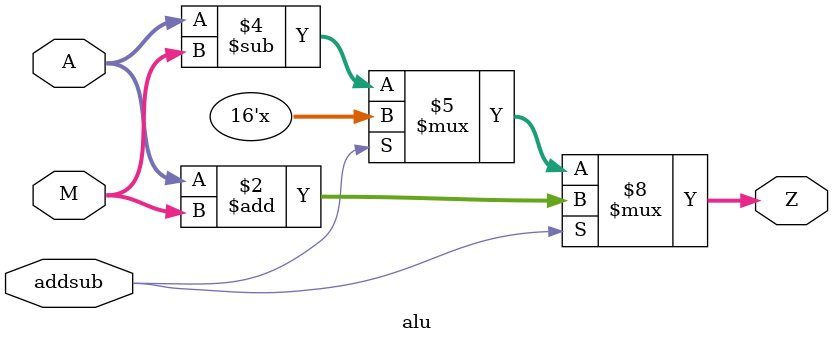
<source format=v>
`timescale 1ns / 1ps

module alu(
    input addsub,
    input signed [15:0] A,
    input signed [15:0] M,
    output reg signed [15:0] Z
    );
always@(*)begin
    if(addsub)
        Z<=A+M;
    else if(!addsub)
        Z<=A-M;
end
endmodule

</source>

***

* _What you need to do_:
Your answer must be an exact copy of the records above, with no pictures included.

* _Response area_:
<source format=v>
`timescale 1ns / 1ps

module alu(
    input addsub,
    input signed [15:0] A,
    input signed [15:0] M,
    output reg signed [15:0] Z
    );
always@(*)begin
    if(addsub)
        Z<=A+M;
    else if(!addsub)
        Z<=A-M;
end
endmodule

</source>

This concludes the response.